Can you resume the article on Brandeis's 10th Annual SciFest, writing on from its last sentence?

(Beginning of Page extract)

The culmination of this summer’s undergraduate scientific research projects reached the limelight at Brandeis’s 10th Annual SciFest on Aug. 5. Ninety-three undergraduate students presented their work to the Brandeis scientific community in the first major in-person poster session since March 2020. While the majority of presenters were Brandeis students, SciFest also welcomed work conducted by students from nearby universities working with Brandeis faculty.
Steven Karel, Co-Director of the Brandeis Division of Science, describes the core purpose of SciFest, saying, “It’s really about engaging the students with other students and the community as an audience.”
Brandeis student Albert Countryman from the Living Patterns Lab describes the value of presenting at SciFest, saying, “It was so gratifying to be in a position of being able to take my own work as real for the first time.”

(End of Page extract)
(Beginning of Raw data)

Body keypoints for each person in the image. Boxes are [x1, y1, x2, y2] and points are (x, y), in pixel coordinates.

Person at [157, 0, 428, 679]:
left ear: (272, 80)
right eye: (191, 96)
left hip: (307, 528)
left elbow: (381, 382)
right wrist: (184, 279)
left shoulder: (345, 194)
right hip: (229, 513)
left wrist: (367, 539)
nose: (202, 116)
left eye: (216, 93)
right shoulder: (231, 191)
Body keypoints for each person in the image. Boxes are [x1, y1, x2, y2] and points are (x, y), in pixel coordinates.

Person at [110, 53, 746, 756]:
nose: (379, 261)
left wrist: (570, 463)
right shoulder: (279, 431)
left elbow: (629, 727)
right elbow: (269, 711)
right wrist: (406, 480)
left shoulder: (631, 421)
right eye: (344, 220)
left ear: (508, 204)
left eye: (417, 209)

(End of Raw data)

# Result of this task
In order to ensure that this year’s SciFest was a success, Karel cited several cautionary measures put in place to prevent the transmission of COVID-19. Presenters were required to test negative for COVID-19 within three days of SciFest. Moreover, presenters utilized Gerstenzang in addition to the traditionally used Shapiro Science Center as a space to set up posters, allowing for sufficient social distancing.
The pandemic posed many challenges for student research during the summer of 2020. Karel describes how Brandeis undergraduates had already submitted proposals for summer fellowships and grant money, however there was still uncertainty regarding lab capacity. Despite SciFest being canceled and the dubious return of undergraduates in lab space during that summer, the Division of Science still awarded monetary grants to support student work as they modified to computational/remote projects, Karel recalls.
“We didn’t really want to make students present on projects that had been interrupted and restarted,” Karel explains.
Ultimately, many students presented the following April at the Undergraduate Research Symposium at Brandeis, Karel notes. A product of the predominantly remote undergraduate research contributions was some “pretty innovative projects…There was a Zoom journal club that the PhD students organized with a bunch of the undergraduates,” he says.
Although virtual poster sessions had proven to be successful in the past, “…coming into 2021, we were determined to have an in-person event. Statistics looked good in the summer,” Karel says about this year’s SciFest.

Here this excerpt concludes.